What the Defenses Are Actually Missing

The conventional response to vishing risk is user awareness training: teach employees to be skeptical of unsolicited calls, to verify caller identity, to escalate before taking action on sensitive requests. This is a good first step, but it's insufficient. Awareness training operates on the assumption that a well-prepared employee can, in real time, recognize a vishing attempt and decline to comply. The Retool and Arup cases both involve employees who were not naive — they were simply operating within normal professional parameters in roles where taking requests at face value is part of the job.

The American Hospital Association documented a pattern in early 2024 of attackers impersonating hospital employees to IT help desks, providing correct answers to security questions, and then requesting password changes and new MFA device registrations — demonstrating that knowledge-based verification procedures specifically are the attack surface.

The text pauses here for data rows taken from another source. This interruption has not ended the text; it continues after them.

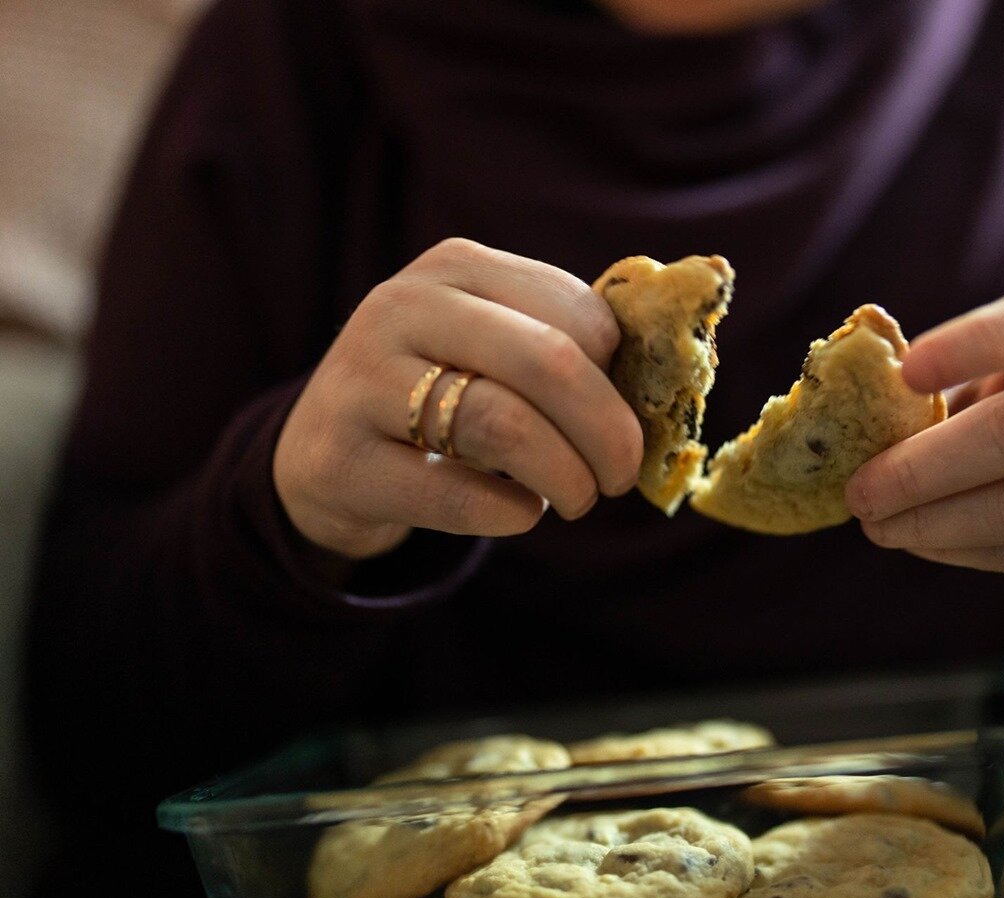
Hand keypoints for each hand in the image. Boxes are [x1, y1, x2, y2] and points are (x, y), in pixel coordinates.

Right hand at [274, 239, 643, 560]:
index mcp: (457, 267)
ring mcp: (361, 378)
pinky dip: (511, 512)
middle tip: (622, 475)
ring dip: (565, 475)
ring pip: (502, 424)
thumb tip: (667, 384)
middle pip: (547, 362)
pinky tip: (523, 514)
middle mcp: (403, 306)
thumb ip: (565, 348)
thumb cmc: (441, 398)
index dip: (621, 378)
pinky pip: (452, 491)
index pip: (578, 315)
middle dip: (608, 430)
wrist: (325, 452)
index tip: (631, 420)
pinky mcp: (339, 457)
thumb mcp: (493, 349)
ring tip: (580, 499)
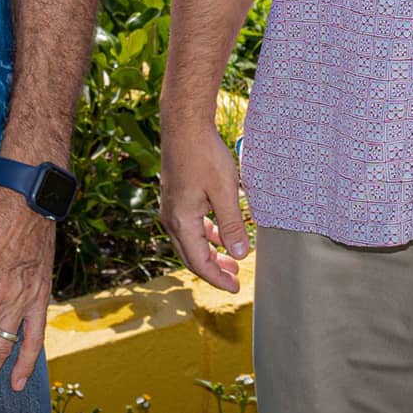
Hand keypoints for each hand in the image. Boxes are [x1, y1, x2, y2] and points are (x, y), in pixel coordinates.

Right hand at [158, 123, 249, 292]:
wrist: (184, 126)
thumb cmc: (204, 155)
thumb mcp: (225, 191)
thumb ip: (232, 225)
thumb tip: (240, 254)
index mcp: (182, 222)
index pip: (199, 263)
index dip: (218, 278)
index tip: (236, 287)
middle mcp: (172, 219)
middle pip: (192, 256)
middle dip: (214, 270)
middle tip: (235, 279)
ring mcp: (172, 208)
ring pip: (191, 241)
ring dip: (210, 253)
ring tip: (231, 260)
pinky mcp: (176, 198)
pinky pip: (190, 226)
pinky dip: (206, 235)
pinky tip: (220, 234)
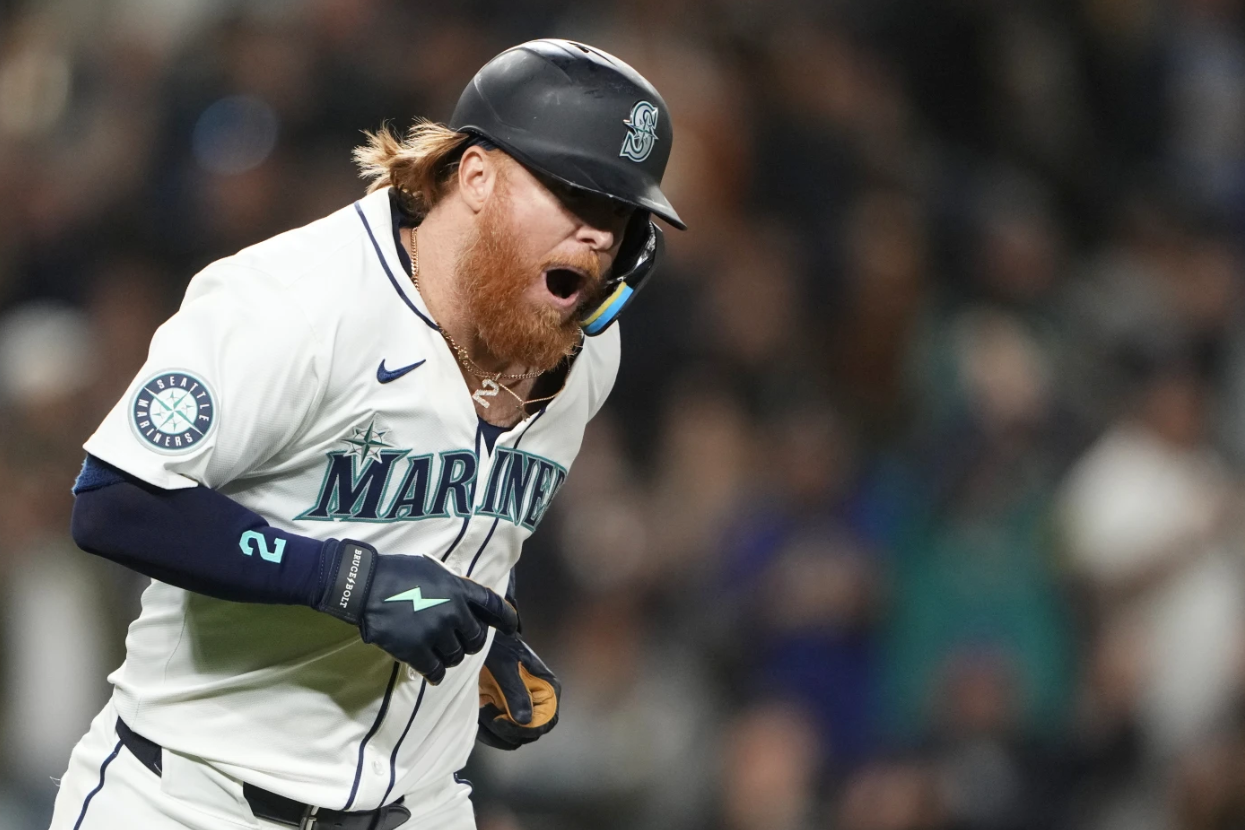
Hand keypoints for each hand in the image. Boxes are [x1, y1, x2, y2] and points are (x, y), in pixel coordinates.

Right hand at [316, 540, 517, 683]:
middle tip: (459, 644)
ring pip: (455, 657)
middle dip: (469, 643)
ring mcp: (436, 632)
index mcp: (459, 590)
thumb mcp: (433, 571)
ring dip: (450, 658)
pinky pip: (435, 671)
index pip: (493, 606)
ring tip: (438, 653)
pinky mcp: (416, 650)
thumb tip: (465, 606)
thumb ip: (453, 588)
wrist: (365, 586)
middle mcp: (453, 612)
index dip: (506, 619)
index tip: (512, 629)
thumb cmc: (397, 573)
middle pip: (475, 639)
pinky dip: (435, 674)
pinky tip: (432, 674)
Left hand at [477, 630, 560, 749]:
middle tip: (486, 709)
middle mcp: (538, 703)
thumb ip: (515, 691)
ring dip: (493, 730)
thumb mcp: (505, 664)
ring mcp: (521, 711)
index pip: (547, 721)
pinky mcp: (505, 715)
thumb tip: (525, 720)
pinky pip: (498, 735)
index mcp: (547, 689)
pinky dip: (485, 731)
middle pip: (529, 733)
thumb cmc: (499, 646)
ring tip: (481, 705)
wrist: (483, 641)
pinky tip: (477, 711)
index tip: (502, 721)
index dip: (527, 728)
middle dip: (505, 729)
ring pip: (512, 738)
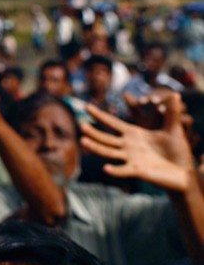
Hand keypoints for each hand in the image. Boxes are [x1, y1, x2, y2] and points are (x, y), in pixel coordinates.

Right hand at [81, 93, 195, 192]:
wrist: (183, 171)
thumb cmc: (177, 150)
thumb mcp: (174, 128)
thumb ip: (172, 112)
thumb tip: (174, 93)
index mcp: (133, 134)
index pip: (112, 123)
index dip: (100, 115)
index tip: (87, 106)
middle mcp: (128, 146)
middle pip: (106, 138)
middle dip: (93, 132)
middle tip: (81, 125)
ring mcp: (131, 158)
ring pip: (109, 152)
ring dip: (96, 147)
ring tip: (83, 142)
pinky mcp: (138, 171)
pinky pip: (124, 170)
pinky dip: (115, 170)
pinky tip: (106, 168)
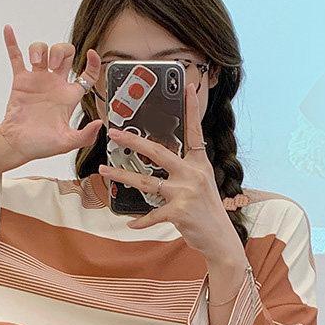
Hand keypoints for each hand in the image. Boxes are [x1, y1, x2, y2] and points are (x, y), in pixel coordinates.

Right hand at [0, 25, 103, 162]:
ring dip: (40, 49)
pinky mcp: (21, 81)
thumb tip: (100, 124)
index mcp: (69, 96)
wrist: (18, 145)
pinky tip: (9, 30)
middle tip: (54, 64)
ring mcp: (38, 80)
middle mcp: (55, 84)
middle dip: (61, 50)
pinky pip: (16, 57)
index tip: (92, 53)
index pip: (87, 75)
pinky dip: (12, 43)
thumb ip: (85, 136)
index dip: (93, 64)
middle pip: (64, 54)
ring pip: (42, 51)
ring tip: (36, 62)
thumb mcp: (67, 143)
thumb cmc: (41, 145)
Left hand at [99, 83, 241, 260]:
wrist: (220, 239)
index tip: (188, 86)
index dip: (191, 108)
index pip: (195, 131)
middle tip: (115, 133)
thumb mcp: (202, 184)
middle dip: (133, 141)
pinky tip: (130, 223)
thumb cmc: (207, 211)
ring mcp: (186, 193)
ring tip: (104, 169)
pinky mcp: (179, 212)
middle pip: (158, 152)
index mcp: (200, 164)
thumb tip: (160, 161)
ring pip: (146, 181)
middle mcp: (193, 174)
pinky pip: (152, 214)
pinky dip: (140, 221)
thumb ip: (185, 171)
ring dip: (122, 175)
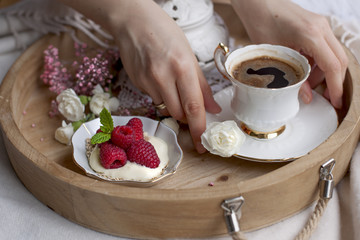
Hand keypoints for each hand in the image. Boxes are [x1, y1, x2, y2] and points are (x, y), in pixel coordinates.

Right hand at [107, 0, 220, 152]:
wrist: (133, 22)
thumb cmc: (165, 33)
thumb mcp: (189, 55)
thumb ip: (202, 85)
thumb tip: (212, 108)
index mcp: (182, 67)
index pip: (193, 106)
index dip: (199, 129)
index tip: (202, 144)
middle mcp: (164, 77)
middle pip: (178, 113)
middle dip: (186, 116)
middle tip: (189, 106)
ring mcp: (147, 81)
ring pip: (165, 108)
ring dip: (172, 103)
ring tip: (170, 81)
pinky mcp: (136, 83)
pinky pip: (153, 98)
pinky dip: (160, 94)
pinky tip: (157, 76)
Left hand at [231, 0, 347, 108]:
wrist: (258, 3)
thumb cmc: (261, 23)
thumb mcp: (276, 56)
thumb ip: (293, 77)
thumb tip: (306, 97)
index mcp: (312, 35)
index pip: (333, 66)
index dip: (336, 87)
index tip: (335, 102)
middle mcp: (322, 28)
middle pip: (339, 60)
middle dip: (334, 81)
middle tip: (327, 98)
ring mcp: (321, 25)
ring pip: (333, 55)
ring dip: (324, 72)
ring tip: (307, 85)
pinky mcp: (316, 26)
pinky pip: (324, 48)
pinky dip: (318, 62)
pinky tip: (304, 70)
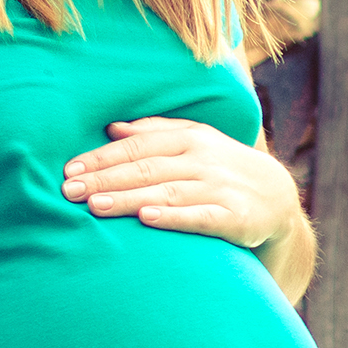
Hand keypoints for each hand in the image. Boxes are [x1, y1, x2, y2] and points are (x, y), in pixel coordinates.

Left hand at [62, 117, 300, 249]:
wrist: (277, 197)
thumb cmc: (222, 168)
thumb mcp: (195, 141)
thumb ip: (155, 133)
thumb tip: (112, 128)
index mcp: (190, 138)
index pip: (138, 146)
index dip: (102, 157)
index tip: (70, 169)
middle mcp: (203, 160)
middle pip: (146, 169)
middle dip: (105, 180)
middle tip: (70, 191)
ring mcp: (220, 188)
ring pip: (166, 192)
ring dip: (128, 199)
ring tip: (95, 206)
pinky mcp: (235, 218)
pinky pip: (200, 217)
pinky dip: (173, 217)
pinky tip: (148, 219)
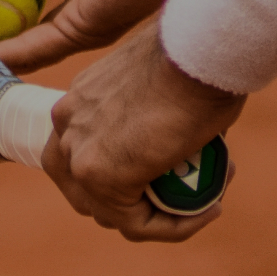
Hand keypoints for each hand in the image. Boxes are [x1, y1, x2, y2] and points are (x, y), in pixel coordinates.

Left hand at [42, 19, 244, 241]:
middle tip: (185, 195)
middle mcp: (67, 126)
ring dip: (161, 217)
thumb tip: (180, 141)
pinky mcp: (99, 176)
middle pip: (86, 192)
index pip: (83, 156)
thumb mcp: (164, 83)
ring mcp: (78, 153)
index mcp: (78, 101)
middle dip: (135, 203)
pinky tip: (209, 210)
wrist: (198, 48)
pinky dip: (174, 227)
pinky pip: (137, 224)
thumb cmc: (196, 55)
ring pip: (112, 214)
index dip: (124, 176)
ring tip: (208, 200)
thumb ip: (155, 114)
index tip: (172, 173)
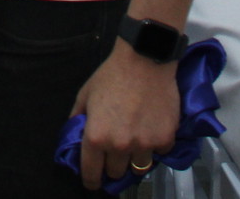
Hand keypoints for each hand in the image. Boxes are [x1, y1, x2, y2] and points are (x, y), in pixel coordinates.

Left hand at [70, 41, 179, 188]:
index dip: (91, 180)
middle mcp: (119, 146)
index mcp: (96, 137)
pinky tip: (152, 128)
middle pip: (116, 173)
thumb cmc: (113, 74)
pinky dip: (156, 144)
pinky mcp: (165, 138)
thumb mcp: (85, 94)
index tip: (94, 181)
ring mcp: (144, 144)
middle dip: (114, 165)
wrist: (145, 58)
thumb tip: (75, 136)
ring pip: (139, 167)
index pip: (91, 174)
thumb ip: (78, 119)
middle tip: (116, 150)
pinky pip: (160, 152)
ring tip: (136, 140)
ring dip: (136, 157)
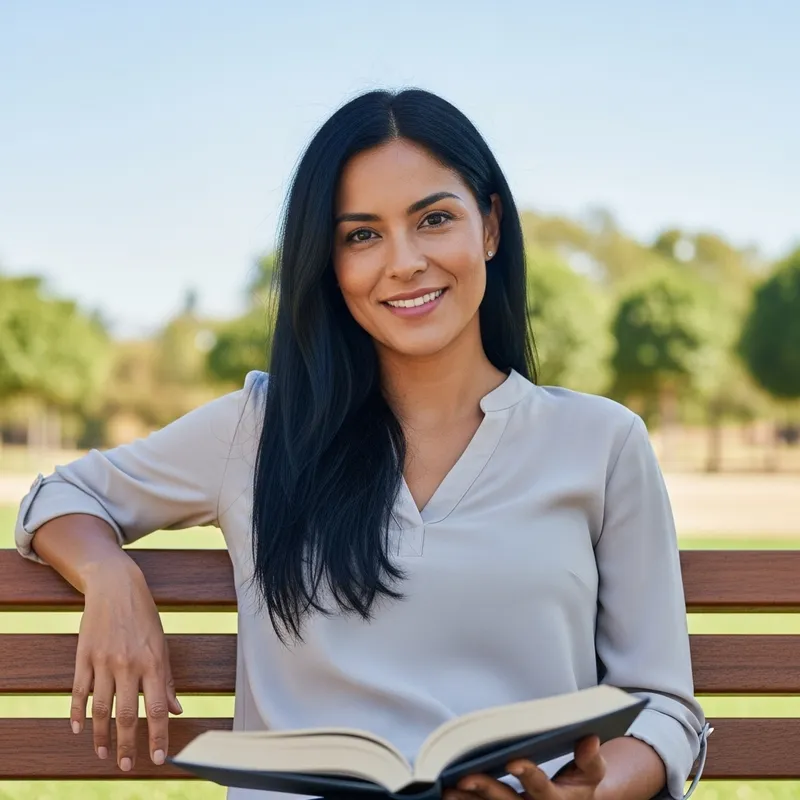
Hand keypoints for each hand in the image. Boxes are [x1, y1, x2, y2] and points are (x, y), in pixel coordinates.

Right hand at [69, 559, 182, 771]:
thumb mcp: (162, 645)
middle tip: (127, 765)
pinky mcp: (84, 657)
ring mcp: (104, 661)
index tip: (157, 757)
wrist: (115, 587)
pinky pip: (79, 692)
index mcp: (153, 662)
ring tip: (103, 754)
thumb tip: (176, 711)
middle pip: (126, 714)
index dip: (157, 736)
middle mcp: (129, 664)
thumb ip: (166, 680)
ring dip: (101, 736)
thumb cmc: (144, 617)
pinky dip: (77, 713)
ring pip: (101, 708)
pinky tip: (79, 729)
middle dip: (126, 744)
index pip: (156, 708)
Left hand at [445, 735, 604, 799]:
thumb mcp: (592, 775)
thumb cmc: (578, 786)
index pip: (540, 787)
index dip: (528, 774)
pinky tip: (446, 794)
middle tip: (465, 777)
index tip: (513, 761)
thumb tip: (589, 738)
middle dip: (486, 790)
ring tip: (448, 790)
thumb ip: (590, 759)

The controls that actually address this are process-level, not awareness-level. Out-of-band verification — requiring that any sensitive action requested by phone be confirmed through a separate channel using a number the organization controls, not the number provided by the caller — breaks the attack chain regardless of how convincing the caller is. Call authentication procedures that treat any inbound request for credential reset or sensitive access as unverified, regardless of how much the caller appears to know, remove the help desk's discretion from the equation entirely.

The Retool breach points to another control that gets less attention than it deserves: the deployment of phishing-resistant MFA. The attacker's decisive move in that incident was getting an employee to read out a one-time password on a live call — a social engineering technique that works precisely because OTP-based MFA requires a human to transfer a code across channels. FIDO2/WebAuthn authentication is bound to the legitimate origin, so an attacker-controlled site cannot simply collect and replay a code. There's no OTP for the employee to read out over the phone, and authentication fails when the request comes from the wrong origin. The control makes the attack technically unsuccessful even when the employee is deceived. Of course, deploying phishing-resistant authentication at scale creates its own support burden, and a poorly designed account recovery process can reintroduce the same attack surface.

At the network layer, voice firewalls are underdeployed relative to their email equivalents. Mutare's 2024 Voice Threat Survey found that while 94% of respondents believed voice attack defenses should be part of their cyber strategy, only 59% were aware that technical solutions to block calls existed. Voice firewalls filter inbound calls at the network edge using phone number reputation, STIR/SHAKEN attestation data, and anomaly detection before a call reaches an employee. STIR/SHAKEN — the FCC-mandated protocol that carriers use to validate that a call came from the number it claims — is worth requesting from your carrier, with the caveat that it authenticates a number, not a voice, and coverage gaps in non-IP networks limit its reliability as a standalone control.

The failure in the Arup case was at the authorization layer. High-value financial transactions authorized over voice or video channels are an obvious target for this class of attack, and the control is straightforward even if it requires process change: mandatory multi-party approval, time delays that create a window for verification, and a standing policy that no wire transfer instruction received by phone or video is treated as authorized until confirmed through a separate written channel. The same logic applies to any action that is difficult or impossible to reverse.

Most social engineering security controls weren’t designed for a threat model that includes voice-based attacks. Vishing operates on a different psychological substrate, bypasses the technical stack, and is becoming more convincing faster than awareness training cycles can keep pace with. The question for security teams is whether the processes surrounding sensitive actions are designed to be safe even when the employee is deceived.